Come vi rapportereste a un MoVimento a guida Giuseppe Conte?
Non c’è da aspettarsi salti di qualità. L’attuale dirigenza del M5S, dopo
aver condotto questa forza politica a un vicolo cieco, tenta di affrettare una
sorta di massiccia mutazione genetica. Disinnescata ogni carica con cui sono
stati raccolti i voti, punta a creare uno strano ibrido fra Udeur e Verdi,
sorretto da un apparato di propaganda che si curerà di occultare le assurdità e
le contraddizioni della mutazione. L’ibrido lo si vuole affidare a un deus ex
machina, Giuseppe Conte, sul quale riversare un massiccio “culto della
personalità” derivato dalla popolarità di quando era premier. Conte è stato un
talentuoso mediatore fra spinte contrastanti di coalizioni di partiti molto
eterogenee, ma come capopartito è un “oggetto misterioso”. Ha assunto posizioni
diversissime fra loro e le ultime che ha espresso sembrano in linea con il
ritratto di partito moderato e liberale ritagliato da Luigi Di Maio per la
creatura che assemblerà le identità di una forza che ripartirà comunque dal sì
a Draghi.

▸ Elenco dei dati:
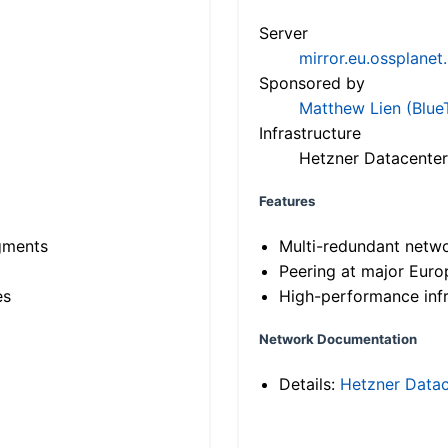
Server
mirror.eu.ossplanet
Sponsored by
Matthew Lien (Blue
Infrastructure
Hetzner Datacenter
Features
gments
Multi-redundant netw
Peering at major Eur
es
High-performance infr
Network Documentation
Details:
Hetzner Datac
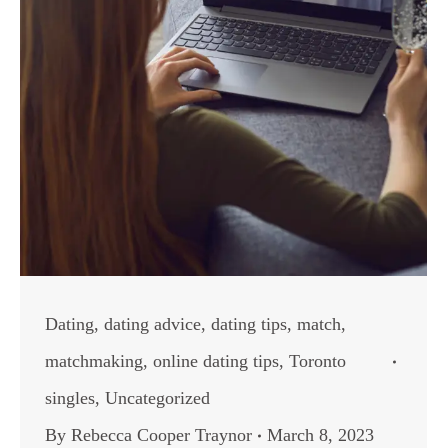
Dating
,
dating advice
,
dating tips
,
match
,
matchmaking
,
online dating tips
,
Toronto
singles
,
Uncategorized
By
Rebecca Cooper Traynor
March 8, 2023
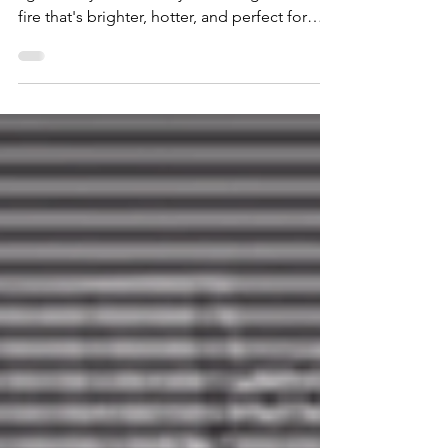
Five months out and these tracks haven’t
aged a day. In fact, they're stoking a fire— a
fire that's brighter, hotter, and perfect for
days when the headlines make you want to
throw bricks through windows.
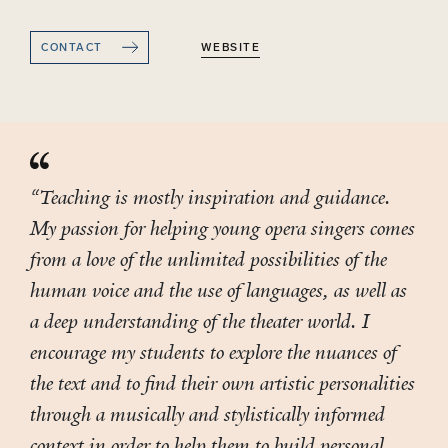
CONTACT
WEBSITE
“Teaching is mostly inspiration and guidance.
My passion for helping young opera singers comes
from a love of the unlimited possibilities of the
human voice and the use of languages, as well as
a deep understanding of the theater world. I
encourage my students to explore the nuances of
the text and to find their own artistic personalities
through a musically and stylistically informed
context in order to help them to build personal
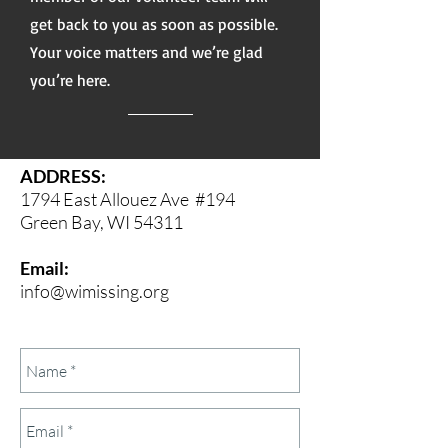
get back to you as soon as possible.
Your voice matters and we’re glad
you’re here.
ADDRESS:
1794 East Allouez Ave
#194
Green Bay, WI 54311
Email:
info@wimissing.org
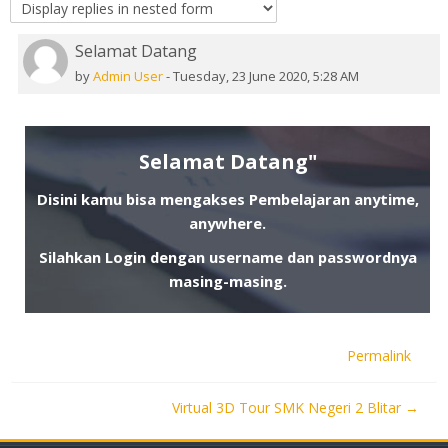
Selamat Datang
Number of replies: 0
by
Admin User
-
Tuesday, 23 June 2020, 5:28 AM
Selamat Datang"
Disini kamu bisa mengakses Pembelajaran anytime,
anywhere.
Silahkan Login dengan username dan passwordnya
masing-masing.
Permalink
Virtual 3D Tour SMK Negeri 2 Blitar →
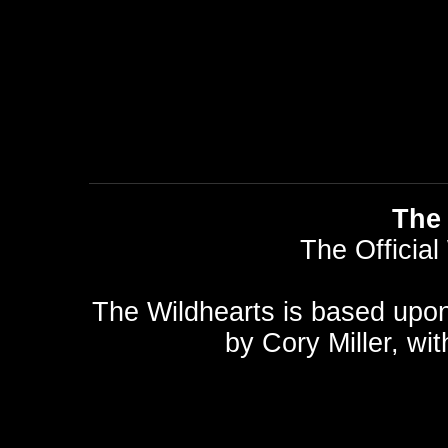
The 
The Official
The Wildhearts is based upo
by
Cory Miller
, wi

▸ Attività da svolgere 1: Nel brano sul M5S, tra quali due partiti si colloca lo "strano ibrido" che l'attuale dirigenza punta a creare?
▸ Attività da svolgere 2: Prosegui il brano sul M5S a partire dalla sua ultima frase.

▸ Spazio per rispondere 1: Tra Udeur e Verdi.

▸ Spazio per rispondere 2:
Avete detto che, a costo ricadute del consenso, non farete affidamento a
nessun leader. Eppure parallelamente alla vostra espulsione si è consumata
un’altra uscita pesante: quella di Alessandro di Battista. Come vi rapporterete
a lui? Come vi rapportereste se dovesse chiedere di far parte del vostro
progetto?
Vogliamo coinvolgere molti liberi pensatori che vorranno impegnarsi per
costruire l’opposizione, unendo i loro carismi. Di Battista è una di queste
personalità. Ed è auspicabile che siano tante.
Cosa direbbe a un elettore deluso del MoVimento Cinque Stelle?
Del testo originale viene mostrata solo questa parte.